The Judge is certainly to be blamed but a party in whose favour such an order
is made should not suffer for the Judge's default.
A
passage from my judgment in Nagalingam vs. Lakshman de Mel, (2), in respect of
a similar situtation where the Commissioner of Labour had not made his order
within the time prescribed under the Termination of Employment of Workmen
(Special Provisions) Act No. 45 of 1971 has application to the present problem.
"The
delay should not render null and void the proceedings and affect the parties,
as the parties have no control over the proceedings. It could not have been
intended that the delay should cause a loss of jurisdiction, that the Commission
had to give an effective order of approval or refusal. In my view, a failure to
comply literally with the aforesaid provisions does not affect the efficacy or
finality of the Commissioner's order made thereon. Had it been the‑intention of the Parliament
to avoid such order nothing would be simpler than to have so stipulated. "

TASKS AND EXERCISES ▸
1/ Return everything in the judgment excerpt from "The Judge is" down to "the present problem.", copied word for word.
2/ Carry the judgment excerpt forward from its last sentence, keeping its tone and line of reasoning.
The items that follow have no connection to the judgment excerpt.

PROVIDED MATERIAL ▸

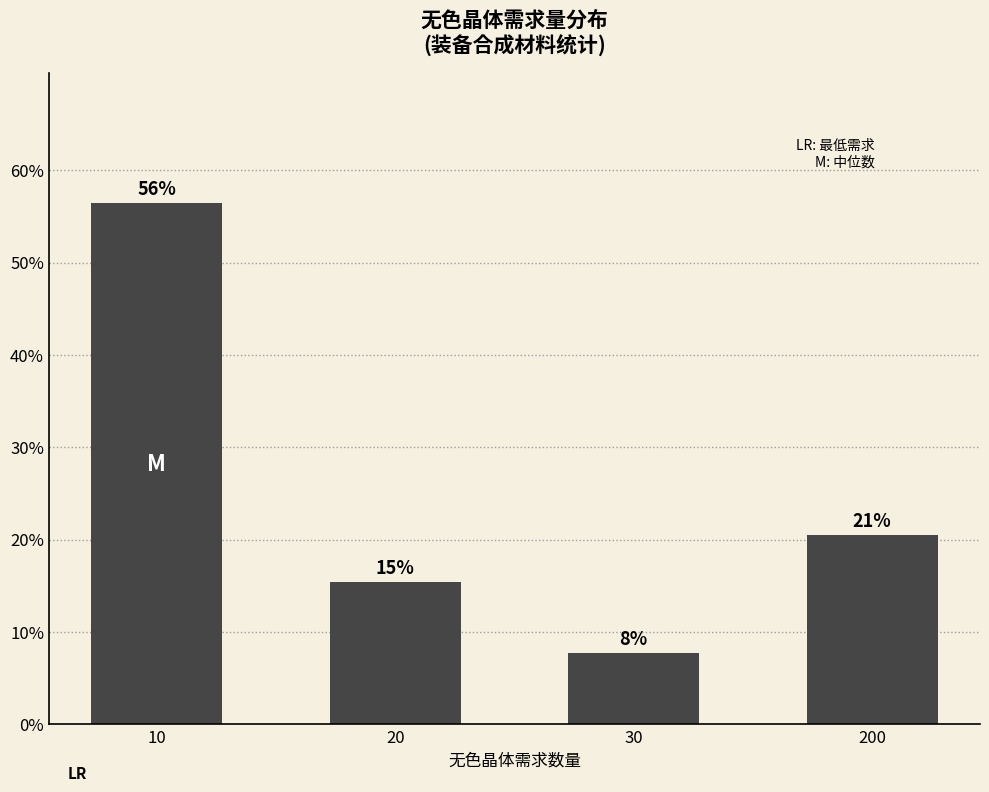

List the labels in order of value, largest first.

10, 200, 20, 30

--

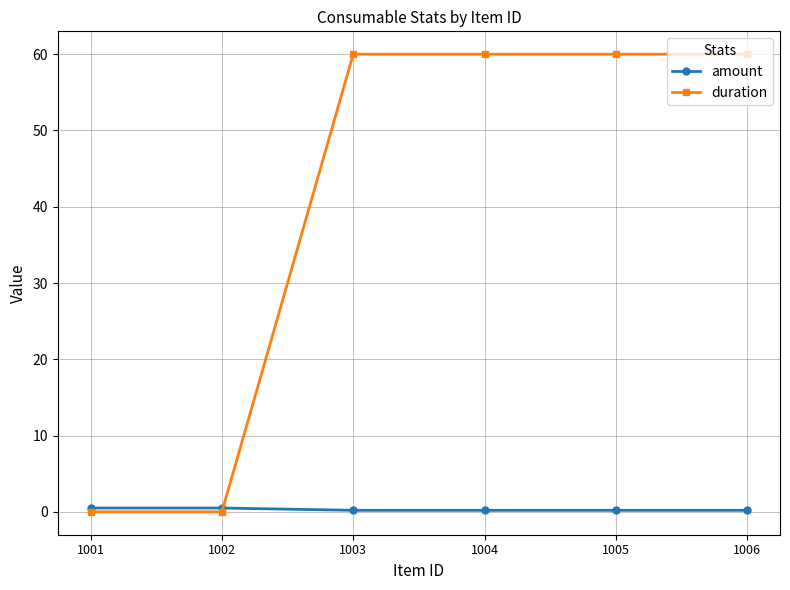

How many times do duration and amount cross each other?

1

ANSWERS TO THE EXERCISE ▸
1/
The Judge is certainly to be blamed but a party in whose favour such an order
is made should not suffer for the Judge's default.
A
passage from my judgment in Nagalingam vs. Lakshman de Mel, (2), in respect of
a similar situtation where the Commissioner of Labour had not made his order
within the time prescribed under the Termination of Employment of Workmen
(Special Provisions) Act No. 45 of 1971 has application to the present problem.

2/
I am
therefore of the view that the provisions as to time limits in Section 66 or
67, though the word 'shall' there suggests that they are mandatory, should be
construed as being directory and that non‑compliance by Court
of the provisions of Section 66 or 67 of the Act does not divest the Court of
the jurisdiction conferred on it by Section 66(2) to make the determination and
order under Section 68.
Another
contention urged by counsel for the appellant is that an order based on the
settlement arrived at by parties on 24.9.80, after the time prescribed by
Section 67 of the Act, cannot be treated as an order to which Section 73 would
apply. It is not necessary to decide on the correctness of this contention as
admittedly the Judge has not made any order on this settlement in question and
hence there is no foundation for the imposition of any penalty under Section
73.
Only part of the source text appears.